The high point of my day was teaching a lesson this morning to the nicest girl. It was great to get my horse fix, even if it was thru someone else!

Another sleepless night

Someone said to me recently that they can’t believe i have MS. With all that I do (real estate, work with my husband, graphic design, teach horseback riding, paint, etc) it was a shock to know I had this disease. I guess I don’t really think about it. If you choose to be defined by what you have instead of who you are, I guess I can see that. I don’t go about my day and say “Gee, I shouldn’t do that because I have MS.” I go about my day and if I notice I am tired or not feeling quite up to it, then I might say “today isn’t a good day for me.” I don’t want to be defined by a disease. I want to be defined by the person I am. Make sense?
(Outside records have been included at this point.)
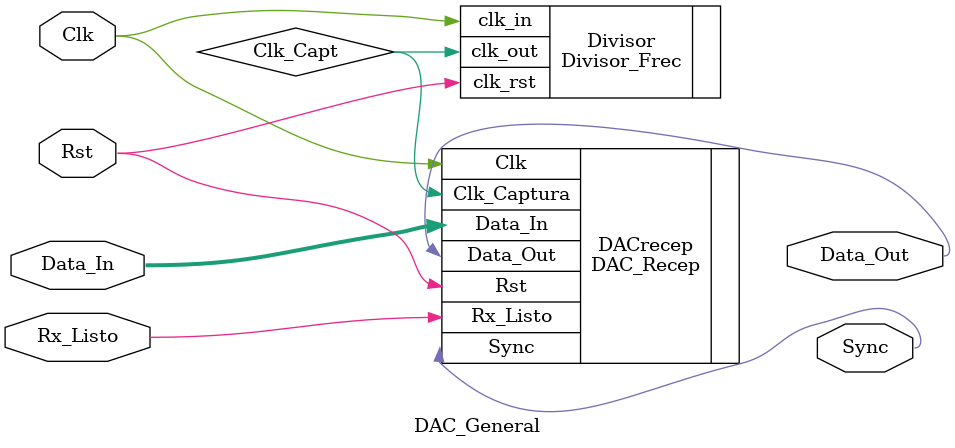
<source format=v>
`timescale 1ns / 1ps
module DAC_General(
	input wire Rst,Clk,
	input wire [11:0] Data_In,
	input wire Rx_Listo, 
	output wire Sync,
	output wire Data_Out
	);

wire Clk_Capt;

//Instanciación del módulo receptor y el divisor de frecuencia
Divisor_Frec Divisor (
	.clk_in(Clk),
	.clk_rst(Rst),
	.clk_out(Clk_Capt)
);

DAC_Recep DACrecep (
	.Clk_Captura(Clk_Capt),
	.Rst(Rst),
	.Clk(Clk),
	.Data_In(Data_In),
	.Rx_Listo(Rx_Listo), 
	.Sync(Sync),
	.Data_Out(Data_Out)
);



endmodule

</source>
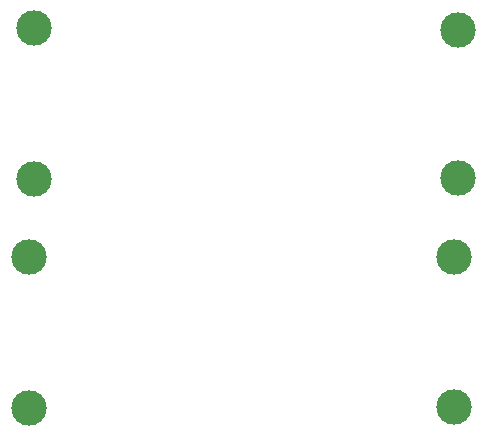
<source format=gbp>
G04 Layer: BottomPasteMaskLayer*
G04 EasyEDA Pro v2.2.20.11, 2024-05-07 19:23:25*
G04 Gerber Generator version 0.3*
G04 Scale: 100 percent, Rotated: No, Reflected: No*
G04 Dimensions in millimeters*
G04 Leading zeros omitted, absolute positions, 3 integers and 5 decimals*
%FSLAX35Y35*%
%MOMM*%
%ADD10C,3.0*%
G75*


G04 Pad Start*
G54D10*
G01X-1864870Y-2534255D03*
G01X-1864845Y-1254247D03*
G01X1728392Y-1266033D03*
G01X1728392Y-2522444D03*
G01X1689100Y-4456811D03*
G01X1689100Y-3187700D03*
G01X-1904162Y-4468622D03*
G01X-1904136Y-3188614D03*
G04 Pad End*

M02*


</source>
But to discuss this damn disease, I woke up, again, at 3AM. Can’t they find a drug that doesn’t make you have insomnia? Solumedrol is not the one, I can tell you that. So I am working on 3 nights of hardly any sleep with one more to come. (The first night was due to the steroids I had injected in my back, the other 2 nights were from the dreaded Solumedrol). So I get up, work, clean, enjoy the quiet. But I’d much rather be sleeping.

The side effects are the worst part. They are worse than the MS flare-up. Insomnia, insatiable hunger, moodiness, anxiousness, the list goes on and on. In the info from the company, they even mention the possibility of ‘frank psychotic manifestations’. Whatever that might be, I’m sure I’ve had one or two.